Saturday, February 8, 2014

The Reverse New Deal: Taking food away from children

(During the New Deal, WPA workers served over 1.2 billion school lunches. The WPA also had a summer lunch program for undernourished children. Image courtesy of the Library of Congress Prints and Photographs Division.)

All across America, we are seeing an increasingly ruthless attitude towards children and their nutritional needs. In Utah, schoolchildren had their lunches thrown away when their parents fell behind on payments. In Texas, children were given less food than other children for the same reason. In South Carolina, a Republican Lieutenant Governor said we shouldn't feed children from low-income families because they might breed. A congressional Republican said low-income kids should sweep floors for their food. The Tea Party-orchestrated government shutdown caused 50,000 moms and their kids to lose food assistance in North Carolina. And, of course, Republicans and Tea Partiers in Congress are always looking for ways to cut off food assistance for children who benefit from the SNAP program (food stamps).

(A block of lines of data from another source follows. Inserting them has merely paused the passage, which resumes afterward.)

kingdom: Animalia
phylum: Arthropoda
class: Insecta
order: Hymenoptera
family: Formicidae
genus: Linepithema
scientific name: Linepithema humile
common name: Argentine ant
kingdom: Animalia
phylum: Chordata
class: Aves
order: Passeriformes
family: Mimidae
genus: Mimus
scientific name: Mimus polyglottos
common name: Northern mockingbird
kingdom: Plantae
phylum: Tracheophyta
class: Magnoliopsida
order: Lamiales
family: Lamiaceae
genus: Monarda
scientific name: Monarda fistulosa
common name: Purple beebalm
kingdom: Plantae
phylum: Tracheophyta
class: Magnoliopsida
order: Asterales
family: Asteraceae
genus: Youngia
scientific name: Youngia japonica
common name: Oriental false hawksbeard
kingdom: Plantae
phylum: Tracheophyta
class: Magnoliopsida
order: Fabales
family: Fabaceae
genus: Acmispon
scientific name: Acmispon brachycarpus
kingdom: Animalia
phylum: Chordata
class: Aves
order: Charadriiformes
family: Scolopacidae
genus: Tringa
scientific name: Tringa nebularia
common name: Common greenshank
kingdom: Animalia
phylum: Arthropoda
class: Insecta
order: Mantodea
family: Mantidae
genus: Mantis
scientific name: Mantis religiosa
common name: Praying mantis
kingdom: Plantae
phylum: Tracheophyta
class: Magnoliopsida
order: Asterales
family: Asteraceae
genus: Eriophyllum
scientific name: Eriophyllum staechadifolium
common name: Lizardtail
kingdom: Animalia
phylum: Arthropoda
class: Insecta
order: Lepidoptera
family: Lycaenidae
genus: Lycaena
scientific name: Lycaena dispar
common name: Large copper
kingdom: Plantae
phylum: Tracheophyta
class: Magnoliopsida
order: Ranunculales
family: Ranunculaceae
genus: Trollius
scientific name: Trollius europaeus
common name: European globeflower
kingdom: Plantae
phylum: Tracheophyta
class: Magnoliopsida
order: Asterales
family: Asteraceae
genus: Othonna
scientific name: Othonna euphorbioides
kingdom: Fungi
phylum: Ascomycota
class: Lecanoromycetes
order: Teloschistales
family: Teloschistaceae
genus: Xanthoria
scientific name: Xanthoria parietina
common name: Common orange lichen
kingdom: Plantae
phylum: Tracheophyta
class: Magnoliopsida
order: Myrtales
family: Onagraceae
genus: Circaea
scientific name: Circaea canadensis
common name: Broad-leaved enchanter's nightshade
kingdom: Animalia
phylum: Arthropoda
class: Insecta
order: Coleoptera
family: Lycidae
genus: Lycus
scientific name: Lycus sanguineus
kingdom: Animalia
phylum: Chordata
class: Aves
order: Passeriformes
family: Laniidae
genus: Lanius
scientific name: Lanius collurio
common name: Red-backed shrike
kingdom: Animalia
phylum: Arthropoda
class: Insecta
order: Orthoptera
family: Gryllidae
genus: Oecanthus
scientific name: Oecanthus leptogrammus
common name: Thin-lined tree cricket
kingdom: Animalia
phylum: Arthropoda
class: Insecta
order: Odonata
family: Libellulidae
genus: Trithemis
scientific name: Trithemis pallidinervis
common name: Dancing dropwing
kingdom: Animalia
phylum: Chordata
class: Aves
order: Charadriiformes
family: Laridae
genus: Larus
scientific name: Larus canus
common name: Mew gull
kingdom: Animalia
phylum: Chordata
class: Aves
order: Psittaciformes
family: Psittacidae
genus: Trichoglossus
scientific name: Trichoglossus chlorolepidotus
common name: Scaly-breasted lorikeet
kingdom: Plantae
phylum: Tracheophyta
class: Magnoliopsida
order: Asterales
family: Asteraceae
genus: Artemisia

It doesn't have to be this way, but we are allowing it to be this way. Every time we vote in a right-wing politician who is funded by right-wing millionaires and billionaires we add a little more malignancy to our culture. And children are, increasingly, on the receiving end of that malignancy.

Welcome to the Reverse New Deal: Taking food away from children.

(The caption for this photo reads, "WPA Hot School Lunch Project--School lunches are prepared and distributed by trucks for undernourished children to schools in the Dist. Of Columbia. Photo shows two women in the Central Kitchen sorting and packing sandwiches for distribution to the various schools." The WPA school lunch program was a win-win situation. Unemployed Americans were given jobs and hungry kids were given food. Such a win-win situation is impossible today. Instead, right-wing politicians, and the people who fund them, are too busy thinking of ways to reduce assistance for those in need, and increase the wealth of the already-wealthy. Photo courtesy of the National Archives and the New Deal Network.)